Perspectives on the Phylogenetic Tree

Limitations to the Classic Model of Phylogenetic Trees

The concepts of phylogenetic modeling are constantly changing causing limitations to the classic model to arise.

Learning Objectives

Identify the limitations to the classic model of phylogenetic trees

Key Takeaways

Key Points

  • Charles Darwin sketched the first phylogenetic tree in 1837.
  • A single trunk on a phylogenetic tree represents a common ancestor and the branches represent the divergence of species from this ancestor.
  • Prokaryotes are assumed to evolve clonally in the classic tree model.
  • Horizontal gene transfer is the transfer of genes between unrelated species and, as such, complicates the simple tree model.
  • Ultimate gene transfer has provided theories of genome fusion between symbiotic or endosymbiotic organisms.

Key Terms

  • phylogenetic: of, or relating to the evolutionary development of organisms
  • clonal: pertaining to asexual reproduction
  • horizontal gene transfer: the transfer of genetic material from one organism to another one that is not its offspring; especially common among bacteria

The concepts of phylogenetic modeling are constantly changing.

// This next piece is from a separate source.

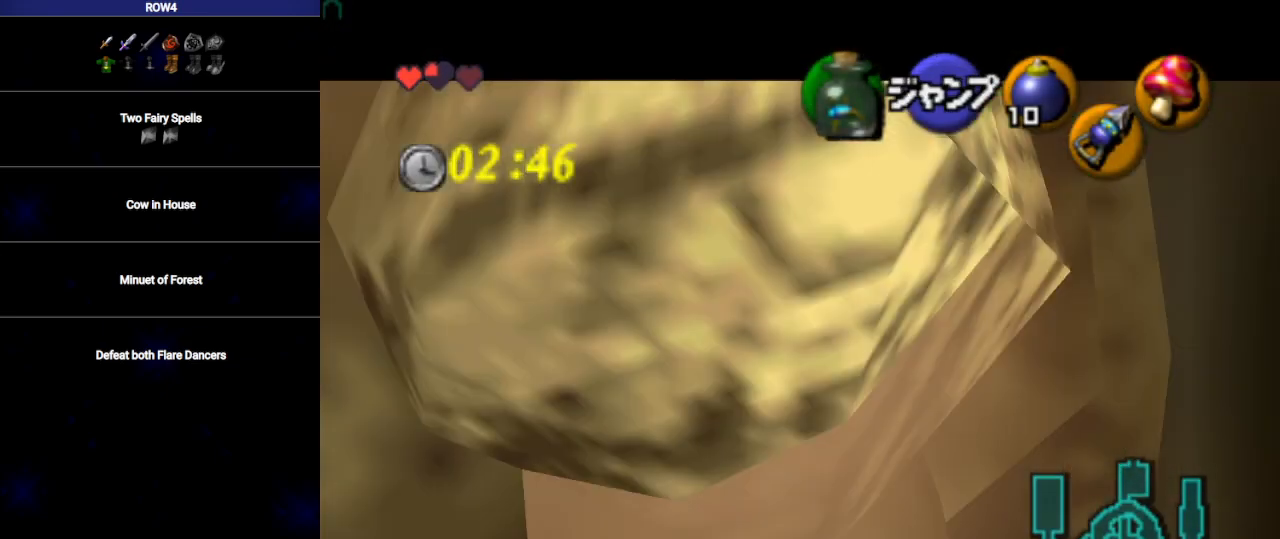
{"buttons": ["L1"], "left_stick": "down", "right_stick": "center", "events": []}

It is one of the most dynamic fields of study in all of biology. Over the last several decades, new research has challenged scientists’ ideas about how organisms are related. New models of these relationships have been proposed for consideration by the scientific community. Many phylogenetic trees have been shown as models of the evolutionary relationship among species. Phylogenetic trees originated with Charles Darwin, who sketched the first phylogenetic tree in 1837, which served as a pattern for subsequent studies for more than a century. The concept of a phylogenetic tree with a single trunk representing a common ancestor, with the branches representing the divergence of species from this ancestor, fits well with the structure of many common trees, such as the oak. However, evidence from modern DNA sequence analysis and newly-developed computer algorithms has caused skepticism about the validity of the standard tree model in the scientific community.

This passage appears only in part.